В консервативных кругах не было сколько-нибудь продуманных планов, для реализации которых могло понадобиться массовое избиение евреев или иных национальных меньшинств. Другое дело, что некоторые из высокопоставленных чиновников испытывали удовлетворение от ущерба, нанесенного еврейской торговле, или же радовались кровопусканию, устроенному участникам противоправительственных демонстраций.
Полиция чутко улавливала настроения «верхов». Еще важнее, что ее позиция формировалась под влиянием «низов». Городовые и унтер-офицеры были выходцами из низших слоев общества, для которых была характерна неприязнь к иноверцам и инородцам. В этом смысле между полицейскими и погромщиками отсутствовала существенная разница. Офицеры полиции разошлись в понимании служебного долга и особенно того, как следует выполнять его в экстремальных условиях. Некоторые офицеры превыше всего поставили защиту порядка, другие присоединились к нападениям на врагов режима (или даже возглавили их).
Подавляющее большинство полицейских самоустранилось, будучи не в состоянии совладать с противоречием: обеспечить порядок можно было, только используя силу против соплеменников и единоверцев, а поддержать своих означало принять участие в беспорядках. Особенно трудно было сделать выбор в октябре 1905 г., когда требовалось решать мгновенно. Полиция оказалась отнюдь не на высоте.
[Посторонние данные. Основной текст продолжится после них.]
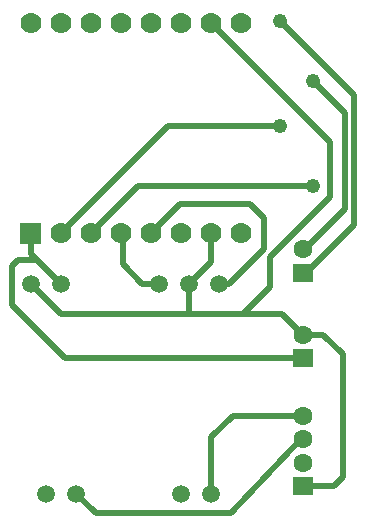
<source format=gtl>
G04 Layer: TopLayer*
G04 EasyEDA v6.4.5, 2020-09-09T10:55:23+00:00*
G04 38f018f296924ca58de56823afda666e,b97ca10cbf7f413284ca0e80e24dcd20,10*
G04 Gerber Generator version 0.2*
G04 Scale: 100 percent, Rotated: No, Reflected: No *
G04 Dimensions in inches *
G04 leading zeros omitted , absolute positions ,2 integer and 4 decimal *
%FSLAX24Y24*%
%MOIN*%
G90*
G70D02*

%ADD11C,0.020000*%
%ADD12C,0.047700*%
%ADD13C,0.059370*%
%ADD14C,0.062992*%
%ADD15R,0.066000X0.062992*%
%ADD17C,0.070000*%

%LPD*%
G54D11*
G01X6993Y16692D02*
G01X10950Y12734D01*
G01X10950Y10900D01*
G01X8950Y8900D01*
G01X8950Y7900D01*
G01X8050Y7000D01*
G01X7914Y7000D01*
G01X7000Y1000D02*
G01X7000Y2900D01*
G01X7713Y3613D01*
G01X10009Y3613D01*
G01X9300Y16750D02*
G01X11750Y14300D01*
G01X11750Y9967D01*
G01X10158Y8375D01*
G01X2500Y1000D02*
G01X3150Y350D01*
G01X7650Y350D01*
G01X7650Y350D01*
G01X10009Y2825D01*
G01X10008Y1250D02*
G01X11100Y1250D01*
G01X11400Y1550D01*
G01X11400Y5650D01*
G01X10743Y6306D01*
G01X10058Y6306D01*
G01X7250Y8000D02*
G01X7600Y8000D01*
G01X8750Y9150D01*
G01X8750Y10200D01*
G01X8300Y10650D01*
G01X5952Y10650D01*
G01X4993Y9692D01*
G01X10400Y14750D02*
G01X11450Y13700D01*
G01X11450Y10500D01*
G01X10159Y9209D01*
G01X10159Y9155D01*
G01X10400Y11250D02*
G01X4551Y11250D01*
G01X2993Y9691D01*
G01X9300Y13250D02*
G01X5551Y13250D01*
G01X1993Y9691D01*
G01X6250Y7000D02*
G01X9364Y7000D01*
G01X10059Y6305D01*
G01X1196Y8803D02*
G01X553Y8803D01*
G01X350Y8600D01*
G01X350Y7300D01*
G01X2124Y5525D01*
G01X10058Y5525D01*
G01X6250Y8000D02*
G01X6250Y7000D01*
G01X6993Y9691D02*
G01X6993Y8743D01*
G01X6250Y8000D01*
G01X5250Y8000D02*
G01X4700Y8000D01*
G01X4050Y8650D01*
G01X4050Y9635D01*
G01X3993Y9691D01*
G01X2000Y8000D02*
G01X993Y9006D01*
G01X993Y9691D01*
G01X1000Y8000D02*
G01X2000Y7000D01*
G01X6250Y7000D01*
G54D12*
G01X9300Y13250D03*
G01X9300Y16750D03*
G01X10400Y11250D03*
G01X10400Y14750D03*
G54D13*
G01X7000Y1000D03*
G01X6000Y1000D03*
G01X1500Y1000D03*
G01X2500Y1000D03*
G01X1000Y8000D03*
G01X2000Y8000D03*
G01X7250Y8000D03*
G01X6250Y8000D03*
G01X5250Y8000D03*
G54D14*
G01X10059Y6305D03*
G54D15*
G01X10058Y5525D03*
G54D14*
G01X10059Y9155D03*
G54D15*
G01X10058Y8375D03*
G36*
G01X643Y10041D02*
G01X1343Y10041D01*
G01X1343Y9341D01*
G01X643Y9341D01*
G01X643Y10041D01*
G37*
G54D17*
G01X1993Y9691D03*
G01X2993Y9691D03*
G01X3993Y9691D03*
G01X4993Y9691D03*
G01X5993Y9691D03*
G01X6993Y9691D03*
G01X7993Y9691D03*
G01X993Y16691D03*
G01X1993Y16691D03*
G01X2993Y16691D03*
G01X3993Y16691D03*
G01X4993Y16691D03*
G01X5993Y16691D03*
G01X6993Y16691D03*
G01X7993Y16691D03*
G54D14*
G01X10059Y2825D03*
G01X10059Y2038D03*
G54D15*
G01X10058Y1250D03*
G54D14*
G01X10059Y3613D03*
M00*
M02*

</source>
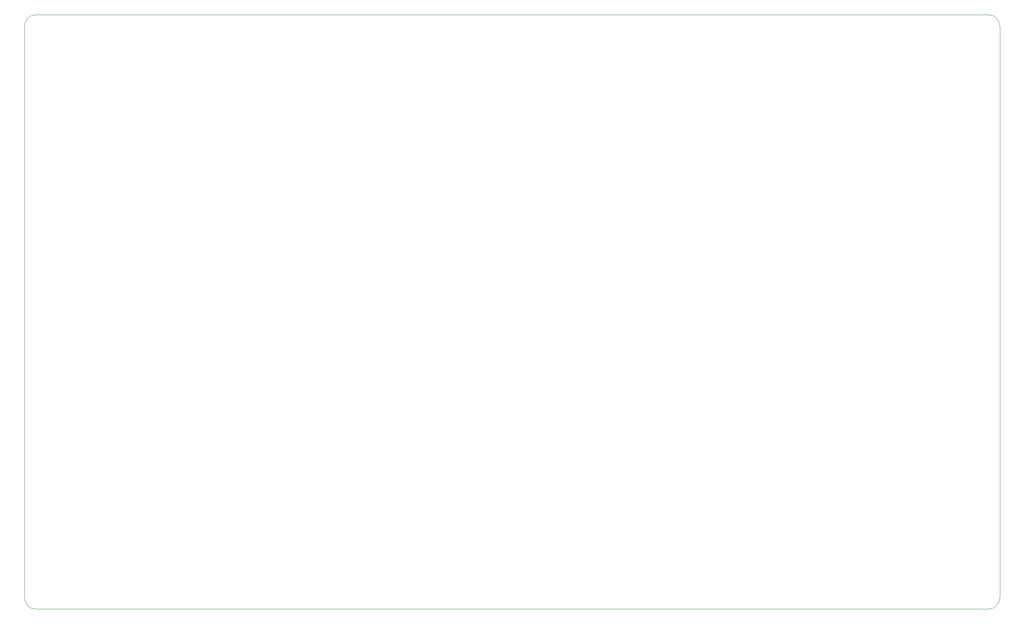
<source format=gm1>
%TF.GenerationSoftware,KiCad,Pcbnew,(5.1.10)-1*%
%TF.CreationDate,2021-10-14T07:24:40+09:00*%
%TF.ProjectId,G_One_PCB,475f4f6e-655f-4504-9342-2e6b69636164,rev?*%
%TF.SameCoordinates,Original*%
%TF.FileFunction,Profile,NP*%
%FSLAX46Y46*%
G04 Gerber Fmt 4.6, Leading zero omitted, Abs format (unit mm)*
G04 Created by KiCad (PCBNEW (5.1.10)-1) date 2021-10-14 07:24:40*
%MOMM*%
%LPD*%
G01*
G04 APERTURE LIST*
%TA.AperFunction,Profile*%
%ADD10C,0.050000*%
%TD*%
G04 APERTURE END LIST*
D10*
X2500000Y133750000D02*
X216750000Y133750000D01*
X0Y2500000D02*
X0Y131250000D01*
X216750000Y0D02*
X2500000Y0D01*
X219250000Y131250000D02*
X219250000Y2500000D01*
X0Y131250000D02*
G75*
G02*
X2500000Y133750000I2500000J0D01*
G01*
X2500000Y0D02*
G75*
G02*
X0Y2500000I0J2500000D01*
G01*
X219250000Y2500000D02*
G75*
G02*
X216750000Y0I-2500000J0D01*
G01*
X216750000Y133750000D02*
G75*
G02*
X219250000Y131250000I0J-2500000D01*
G01*
M02*

</source>
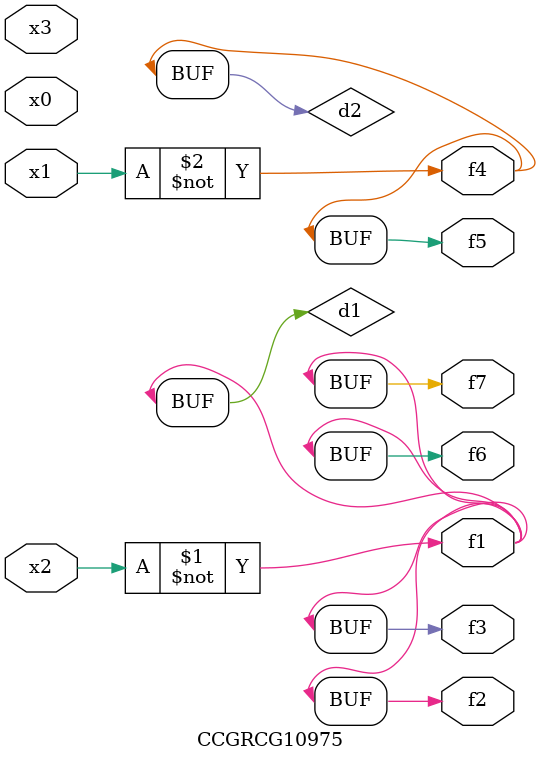
<source format=v>
module CCGRCG10975(
	input x0, x1, x2, x3,
	output f1, f2, f3, f4, f5, f6, f7
);

	wire d1, d2;

	xnor (d1, x2);
	not (d2, x1);
	assign f1 = d1;
	assign f2 = d1;
	assign f3 = d1;
	assign f4 = d2;
	assign f5 = d2;
	assign f6 = d1;
	assign f7 = d1;
endmodule

</source>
Политические убеждения полицейских предопределили их двусмысленное поведение в этнических и социальных конфликтах.
Глава 12Дело Бейлиса, или «Полицейская Цусима»
Среди политических событий 1911–1913 гг. важное место заняло дело Бейлиса — обвинение еврея Менделя Бейлиса в ритуальном преступлении. Подобные обвинения сопровождали народ Израиля в его странствиях по многим странам еще в древнейшие времена. Ритуальные процессы были такой же непременной принадлежностью эпохи Средневековья, как суды над еретиками, колдунами и ведьмами. На окраинах Европы, в частности в Польше, такие процессы проходили в XVIII в. В России, унаследовавшей еврейское население после разделов Польши, вопрос о ритуальных преступлениях поднимался в XIX в. Достаточно вспомнить Гродненское (завершено в 1817 г.), Велижское (1835 г.) и Саратовское (1856 г.) дела.
Вступив в XX в., Россия осталась, пожалуй, единственной цивилизованной страной, чьи судебные органы принимали для рассмотрения ритуальные дела. В конце XIX — начале XX в. число подобных процессов даже увеличилось: Владимирское (1897 г.), Виленское (1902 г.), Дубоссарское (1903 г.), Смоленское (1910 г.) дела. Следует отметить, что кровавый ритуал приписывали не только евреям. Например, в 1892 г. возникло Мултанское дело по обвинению вотяков (удмуртов) в человеческом жертвоприношении.
Вне всякого сомнения, возникновение этих дел было связано не только с национальными разногласиями, религиозной нетерпимостью, невежеством, но и с политическими интересами. Хотя ни в одном из перечисленных случаев не удалось доказать вину подозреваемых, ритуальные дела стали привычными для России.